化粧品市場が全体に頭打ちで伸び悩むなか、男性用は順調に売上を伸ばしており、業界としても今後の成長分野として男性用化粧品に力を入れている。それが現状のようです。
化粧品だけでなくエステサロンにも男性の進出は目立ってきました。脱毛コース、痩身コースだけでなく美顔コースに通う男性も多く、いまではエステ市場全体(2014年は3600億円超)の10%近くが男性用での売上だと言われています。エステも化粧品と同じく、全体の割合は女性が圧倒していますが、伸び率では男性の方が上回っています。

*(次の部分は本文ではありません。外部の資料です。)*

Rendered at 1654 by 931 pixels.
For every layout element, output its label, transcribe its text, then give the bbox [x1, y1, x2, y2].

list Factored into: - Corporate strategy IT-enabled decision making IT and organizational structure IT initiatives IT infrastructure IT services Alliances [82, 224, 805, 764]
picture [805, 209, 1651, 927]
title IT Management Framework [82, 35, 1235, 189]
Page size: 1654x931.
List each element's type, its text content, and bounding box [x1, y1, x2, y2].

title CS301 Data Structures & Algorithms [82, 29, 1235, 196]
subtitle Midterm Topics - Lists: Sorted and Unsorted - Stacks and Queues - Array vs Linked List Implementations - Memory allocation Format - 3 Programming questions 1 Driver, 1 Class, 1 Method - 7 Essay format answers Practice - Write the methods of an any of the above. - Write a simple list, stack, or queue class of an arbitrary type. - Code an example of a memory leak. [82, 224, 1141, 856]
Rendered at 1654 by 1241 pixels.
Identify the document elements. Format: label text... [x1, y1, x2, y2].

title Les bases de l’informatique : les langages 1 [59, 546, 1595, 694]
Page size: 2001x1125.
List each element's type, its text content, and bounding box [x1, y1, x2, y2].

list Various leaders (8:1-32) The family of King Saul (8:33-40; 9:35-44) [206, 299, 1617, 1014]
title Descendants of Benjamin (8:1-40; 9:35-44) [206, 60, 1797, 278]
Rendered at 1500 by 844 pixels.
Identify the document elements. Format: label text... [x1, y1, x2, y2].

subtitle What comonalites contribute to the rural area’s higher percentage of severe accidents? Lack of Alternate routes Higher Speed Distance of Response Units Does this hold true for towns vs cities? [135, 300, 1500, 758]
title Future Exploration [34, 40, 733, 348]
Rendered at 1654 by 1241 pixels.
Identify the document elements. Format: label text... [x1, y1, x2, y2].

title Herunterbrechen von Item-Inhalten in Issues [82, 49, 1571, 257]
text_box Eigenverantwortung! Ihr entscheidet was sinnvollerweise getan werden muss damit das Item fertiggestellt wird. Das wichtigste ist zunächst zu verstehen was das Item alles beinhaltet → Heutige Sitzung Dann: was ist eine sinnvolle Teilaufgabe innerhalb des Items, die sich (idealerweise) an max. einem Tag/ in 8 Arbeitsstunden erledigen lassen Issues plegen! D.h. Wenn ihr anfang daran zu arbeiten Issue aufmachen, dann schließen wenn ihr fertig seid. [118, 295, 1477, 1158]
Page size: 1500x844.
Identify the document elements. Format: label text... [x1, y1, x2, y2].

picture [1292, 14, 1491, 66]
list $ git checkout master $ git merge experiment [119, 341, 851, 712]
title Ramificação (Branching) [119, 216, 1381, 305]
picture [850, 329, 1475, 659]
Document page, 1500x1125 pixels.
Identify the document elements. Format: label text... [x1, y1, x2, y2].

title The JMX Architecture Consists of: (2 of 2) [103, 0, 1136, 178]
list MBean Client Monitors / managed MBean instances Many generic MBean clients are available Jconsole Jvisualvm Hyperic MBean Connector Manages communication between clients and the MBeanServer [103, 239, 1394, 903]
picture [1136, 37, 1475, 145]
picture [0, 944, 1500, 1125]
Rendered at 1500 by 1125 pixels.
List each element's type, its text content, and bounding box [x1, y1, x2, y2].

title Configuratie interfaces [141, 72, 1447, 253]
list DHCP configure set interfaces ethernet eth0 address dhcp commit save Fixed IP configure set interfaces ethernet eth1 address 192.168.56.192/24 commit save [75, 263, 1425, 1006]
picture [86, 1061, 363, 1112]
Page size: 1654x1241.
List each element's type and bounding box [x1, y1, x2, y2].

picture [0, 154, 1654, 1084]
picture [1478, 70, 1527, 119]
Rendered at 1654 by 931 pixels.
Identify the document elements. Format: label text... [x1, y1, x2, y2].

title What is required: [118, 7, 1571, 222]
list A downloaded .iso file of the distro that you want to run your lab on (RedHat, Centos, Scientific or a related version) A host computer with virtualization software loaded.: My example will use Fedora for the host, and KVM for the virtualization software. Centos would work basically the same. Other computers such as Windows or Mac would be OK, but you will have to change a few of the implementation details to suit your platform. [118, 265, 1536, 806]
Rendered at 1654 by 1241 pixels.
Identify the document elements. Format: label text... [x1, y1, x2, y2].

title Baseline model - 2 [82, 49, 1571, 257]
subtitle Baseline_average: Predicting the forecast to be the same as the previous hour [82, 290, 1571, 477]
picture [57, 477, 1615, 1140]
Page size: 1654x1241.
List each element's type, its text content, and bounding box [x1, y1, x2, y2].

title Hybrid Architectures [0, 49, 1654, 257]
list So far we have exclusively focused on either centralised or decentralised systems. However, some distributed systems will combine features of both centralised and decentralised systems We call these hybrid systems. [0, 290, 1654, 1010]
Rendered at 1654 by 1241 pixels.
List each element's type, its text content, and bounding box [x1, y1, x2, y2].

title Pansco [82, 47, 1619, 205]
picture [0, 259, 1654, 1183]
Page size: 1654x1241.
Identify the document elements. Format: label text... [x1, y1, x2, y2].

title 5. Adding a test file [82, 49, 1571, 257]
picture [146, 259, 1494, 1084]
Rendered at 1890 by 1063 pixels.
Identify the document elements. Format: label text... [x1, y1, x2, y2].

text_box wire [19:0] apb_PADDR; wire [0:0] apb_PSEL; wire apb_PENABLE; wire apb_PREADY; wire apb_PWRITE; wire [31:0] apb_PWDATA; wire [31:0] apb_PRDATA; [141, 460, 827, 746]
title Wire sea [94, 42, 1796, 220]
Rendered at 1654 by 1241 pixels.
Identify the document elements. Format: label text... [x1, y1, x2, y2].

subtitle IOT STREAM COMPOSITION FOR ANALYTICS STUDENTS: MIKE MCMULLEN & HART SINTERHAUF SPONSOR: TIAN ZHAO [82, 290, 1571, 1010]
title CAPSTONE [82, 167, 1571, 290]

少しオシャレな男性なら脱毛やネイルケア、眉を整えて描くぐらいはエチケットのレベルで、鞄の中のポーチに簡単なメイク用品が入っているのも珍しくない時代です。
世界の男性化粧品市場の20%以上を占める韓流男子
草食系男子という言葉が象徴するように、最近は特に若い世代の男性が女性的な考えに共感を覚える傾向があるのかもしれません。しかし、美しさを求める男性が増えているのは日本だけではありません。ある広告会社が英米の男性を対象に行なった調査によると、全体の54%がスキンケア用品を使っており、ファンデーションは9%、コンシーラでさえ10%の男性が使用していました。肌のくすみや荒れを隠すのにファンデやコンシーラは効果的ですが、日本でも就活中の男子学生の間でコンシーラが使われていると聞きます。
圧巻はイケメン俳優が多い韓国で、一般男性も含めた年間の一人当たり化粧品代は世界トップ。2位に大差をつけて、世界の男性化粧品市場の20%以上を占めているというから、お国柄とはいえ美を追求する姿勢には並々ならぬものがあります。
気になるのは、男性のメイクを女性はどう受け止めているかです。いくつかの調査結果を見ると、「自分を良く見せたい気持ちは分かる」と肯定する意見と、「外見を気にする男性は好きじゃない」と否定する声がほぼ半々です。清潔感は大切だし、スキンケアにも抵抗はないが、目立つメイクはちょっと……というのが女性の率直な意見でしょうか。
いまは40代の男性の20%が、50代でも9%が美容院に行くように、オシャレをしたい、できればもっと美しくと願う流れは止められそうにありません。またマニキュアを塗ると癒される、軽くメイクをすると女性関係で積極的になるなどの効果も確認されています。
好きか嫌いか、肯定するか否定するかはともかく、あなたの隣の席で美しくメイクを施した男性が仕事をする、そんな時代がやってくるのも遠くないかもしれません。
時代はメトロセクシャルへ
装飾系に押される非装飾系の男たち
1990年代に英国の作家が「メトロセクシャル」という言葉を作った。都会に住み、ファッションやスキンケア、メイクにも気を使うオシャレな男性をさす。今日のファッションや化粧品の市場はこのメトロセクシャルを対象にしている。彼らとは逆に、外見にこだわらない男性たちは「レトロセクシャル」と呼ばれる。